Court records state that last June, six cows wandered onto Brossart’s 3,000 acre farm, about 60 miles west of Grand Forks. Brossart allegedly refused to return the cows, which led to a long, armed standoff with the Grand Forks police department. At some point during the standoff, Homeland Security, through an agreement with local police, offered up the use of an unmanned predator drone, which “was used for surveillance,” according to the court documents.
Grand Forks SWAT team chief Bill Macki said in an interview that the drone was used to ensure Brossart and his family members, who were also charged, didn’t leave the farm and were unarmed during the arresting raid.
So yes, drones are already being used domestically. The Brossart case cannot be the only one (cooperation between DHS and local police is well known and openly discussed in border regions), but it was ignored because he’s a hick farmer, and those people don’t matter in the NY Times or on network television.
However, now that urban police departments have begun to order drones, suddenly the literati are starting to talk about them. City people might find themselves being videotaped by sneaky little drones while sparking up a joint in their apartment in a vibrant neighborhood. Maybe a tryst with an underage male prostitute, ordinarily ignored by police, might be caught on tape. It’s pretty scary stuff!
But never fear, Vanguard Defense Industries, manufacturer of the Shadow Hawk helicopter drone, assures us that the drones will be used for uquestionable scenarios, like domestic violence policing:
A ShadowHawk® can maintain aerial surveillance of an area (i.e. house, vehicle, person, etc.) at 700 feet without being heard or seen unlike full sized aircraft. Imagine the advantage provided to an entry team in the following scenarios; high risk warrant, hostage rescue, domestic violence, etc.
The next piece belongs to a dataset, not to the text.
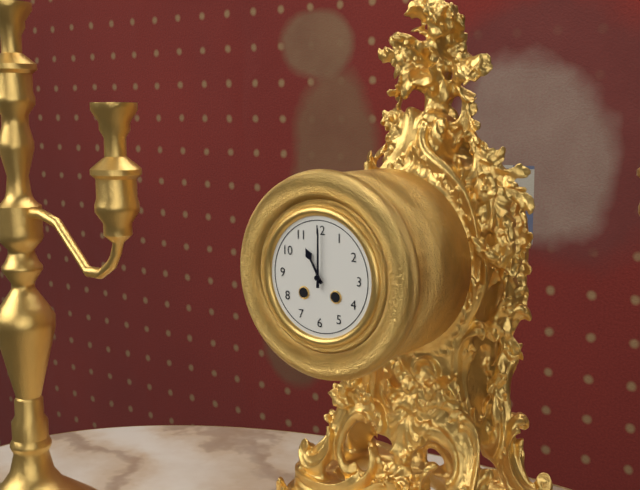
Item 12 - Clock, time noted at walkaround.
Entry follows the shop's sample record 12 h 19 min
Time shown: 11 h 00 min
Quite clever of the manufacturer. I’m sure the company understands that at least 51% of all citizens will support almost any violation of civil liberties and the Constitution so long as it involves “protecting women.”
Nevermind the fact that spying on people suspected of domestic violence is possibly the most covenient of all excuses for violating privacy (all the police have to say is that “a neighbor reported an argument”) — if it is intended to prevent violence against women it’s all for the best.
The crusade against domestic violence along with the war on drugs has provided more justifications for permanently shredding constitutional rights than anything in history. Before these campaigns, only wars were used in this manner, but wars are by their nature temporary. The war on drugs and the war against domestic violence are eternal. They will never end, and they will continuously justify more intrusions into the private lives of citizens.